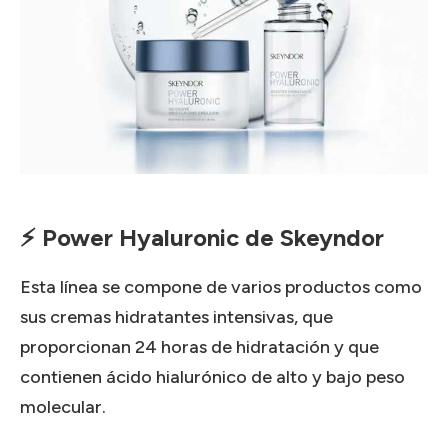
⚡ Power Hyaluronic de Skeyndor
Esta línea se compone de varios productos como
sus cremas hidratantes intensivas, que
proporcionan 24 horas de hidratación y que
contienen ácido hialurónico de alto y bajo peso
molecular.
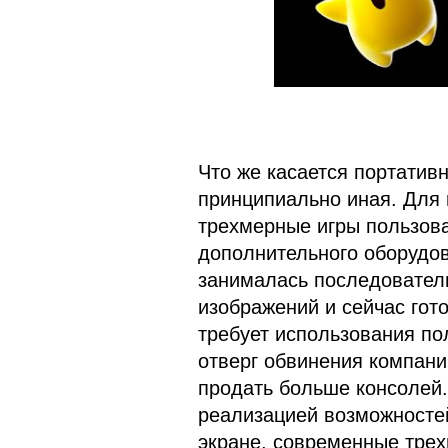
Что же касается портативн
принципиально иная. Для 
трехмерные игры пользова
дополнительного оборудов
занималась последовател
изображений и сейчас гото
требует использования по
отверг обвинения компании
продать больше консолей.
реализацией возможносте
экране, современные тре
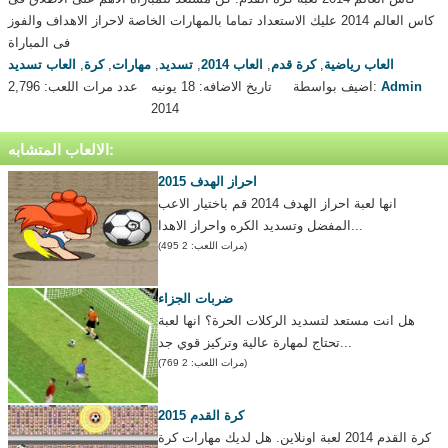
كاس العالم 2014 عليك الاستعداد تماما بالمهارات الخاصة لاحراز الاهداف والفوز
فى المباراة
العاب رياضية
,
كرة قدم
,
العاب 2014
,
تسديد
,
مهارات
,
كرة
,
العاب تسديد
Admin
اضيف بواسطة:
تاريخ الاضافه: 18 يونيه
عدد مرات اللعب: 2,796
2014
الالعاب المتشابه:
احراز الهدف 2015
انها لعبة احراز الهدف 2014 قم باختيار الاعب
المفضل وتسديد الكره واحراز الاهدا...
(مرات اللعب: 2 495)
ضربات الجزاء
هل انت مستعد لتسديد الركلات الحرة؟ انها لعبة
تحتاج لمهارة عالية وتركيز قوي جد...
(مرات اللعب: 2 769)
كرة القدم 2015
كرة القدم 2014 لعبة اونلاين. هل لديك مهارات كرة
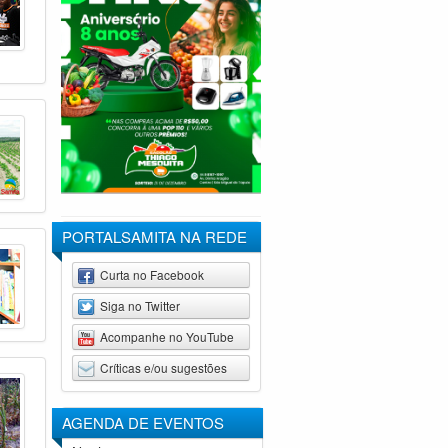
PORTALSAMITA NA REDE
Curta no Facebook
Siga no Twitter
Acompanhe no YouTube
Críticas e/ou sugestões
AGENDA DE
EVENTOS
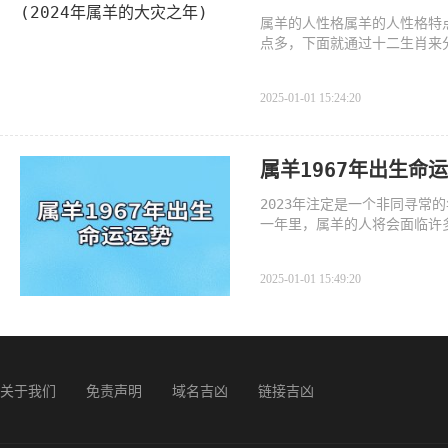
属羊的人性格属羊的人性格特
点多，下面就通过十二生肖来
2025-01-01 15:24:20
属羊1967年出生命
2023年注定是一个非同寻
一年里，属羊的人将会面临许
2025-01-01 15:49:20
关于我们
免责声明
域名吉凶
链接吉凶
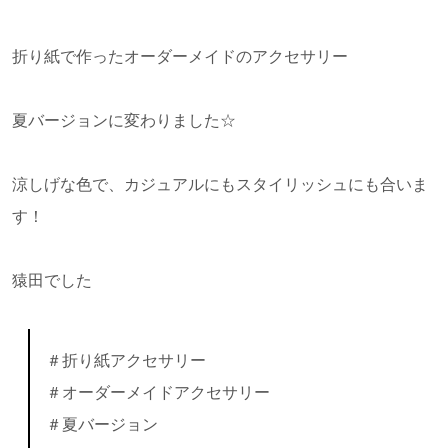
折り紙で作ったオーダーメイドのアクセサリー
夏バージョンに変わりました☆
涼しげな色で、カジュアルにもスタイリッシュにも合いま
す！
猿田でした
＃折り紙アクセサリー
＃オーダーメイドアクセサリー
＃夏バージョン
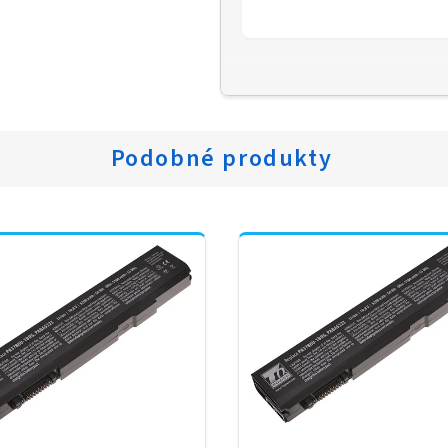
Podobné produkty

INSTRUCTIONS FOR THE TASK: All entries must come back exactly as written, though without their pictures.

PROBLEM SOLUTION:
⚡ Power Hyaluronic de Skeyndor
Esta línea se compone de varios productos como
sus cremas hidratantes intensivas, que
proporcionan 24 horas de hidratación y que
contienen ácido hialurónico de alto y bajo peso
molecular.
Что же касается портативн
принципиально иная. Для 
трехмерные игры пользова
дополнительного оборудов
занималась последовател
изображений и сейчас гото
требует использования по
отверг обвинения компании
продать больше консолей.
реализацией возможносте
экране, современные тре
كاس العالم 2014 عليك الاستعداد تماما بالمهارات الخاصة لاحراز الاهداف والفوز
فى المباراة
العاب رياضية
,
كرة قدم
,
العاب 2014
,
تسديد
,
مهارات
,
كرة
,
العاب تسديد
Admin
اضيف بواسطة:
تاريخ الاضافه: 18 يونيه
عدد مرات اللعب: 2,796
2014
الالعاب المتشابه:
احراز الهدف 2015
انها لعبة احراز الهدف 2014 قم باختيار الاعب
المفضل وتسديد الكره واحراز الاهدا...
(مرات اللعب: 2 495)
ضربات الجزاء
هل انت مستعد لتسديد الركلات الحرة؟ انها لعبة
تحتاج لمهارة عالية وتركيز قوي جد...
(مرات اللعب: 2 769)
كرة القدم 2015
كرة القدم 2014 لعبة اونلاين. هل لديك مهارات كرة
PORTALSAMITA NA REDE
Curta no Facebook
Siga no Twitter
Acompanhe no YouTube
Críticas e/ou sugestões
AGENDA DE
EVENTOS
属羊的人性格属羊的人性格特
点多，下面就通过十二生肖来
2025-01-01 15:24:20
属羊1967年出生命
2023年注定是一个非同寻
一年里，属羊的人将会面临许
2025-01-01 15:49:20
关于我们
免责声明
域名吉凶
链接吉凶
折り紙で作ったオーダーメイドのアクセサリー
夏バージョンに変わりました☆
涼しげな色で、カジュアルにもスタイリッシュにも合いま
す！
猿田でした
＃折り紙アクセサリー
＃オーダーメイドアクセサリー
＃夏バージョン
Podobné produkty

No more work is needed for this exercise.